NOAA-EMC / GDASApp

Global Data Assimilation System Application
GNU Lesser General Public License v2.1
15 stars 30 forks source link

Update Orion modulefiles to Rocky 9 #1159

Closed RussTreadon-NOAA closed 3 months ago

RussTreadon-NOAA commented 3 months ago

Received the following from RDHPCS Management

Orion’s Operating System (OS) and software stack is scheduled to be upgraded during a two day downtime, starting on Wednesday, June 12th and going through Thursday, June 13th. The OS on Orion will be upgraded from CentOS 7 to Rocky 9, another derivative of Red Hat Linux.
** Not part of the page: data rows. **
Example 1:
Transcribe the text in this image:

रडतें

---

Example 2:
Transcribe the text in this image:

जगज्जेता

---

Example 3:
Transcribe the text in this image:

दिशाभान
This issue is opened to document the updating of modulefiles/EVA/orion.lua and modulefiles/GDAS/orion.intel.lua to Rocky 9

RussTreadon-NOAA commented 3 months ago

@DavidHuber-NOAA notes that spack-stack #981 addresses the Orion Rocky 9 update from the module perspective.
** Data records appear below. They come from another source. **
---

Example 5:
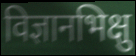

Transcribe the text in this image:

विज्ञानभिक्षु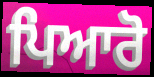
ਪਿਆਰੋ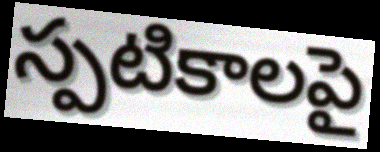
స్పటికాలపై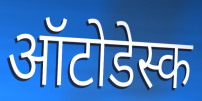
ऑटोडेस्क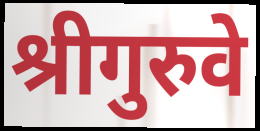
श्रीगुरुवे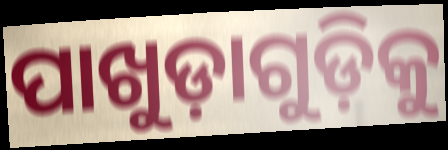
ପାଖୁଡ଼ାଗୁଡ଼ିକୁ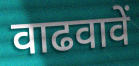
वाढवावें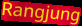
RangjungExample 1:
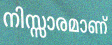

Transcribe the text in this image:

നിസ്സാരമാണ്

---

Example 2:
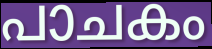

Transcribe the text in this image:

പാചകം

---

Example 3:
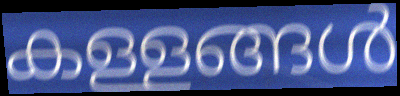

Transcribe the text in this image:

കള്ളങ്ങൾ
RussTreadon-NOAA commented 3 months ago

As a test, clone g-w develop at 5af325a6 on Orion following Rocky 9 upgrade. This snapshot of g-w develop uses GDASApp at 368c9c5. Copy GDASApp modulefiles/GDAS/hercules.intel.lua to orion.intel.lua. Build GDASApp. Run test_gdasapp. 36 out of 48 test pass.

77% tests passed, 11 tests failed out of 48

Label Time Summary:
gdas-utils    =  11.54 sec*proc (11 tests)
script        =  11.54 sec*proc (11 tests)

Total Test time (real) = 1321.78 sec

The following tests FAILED:
        1843 - test_gdasapp_soca_JGLOBAL_PREP_OCEAN_OBS (Failed)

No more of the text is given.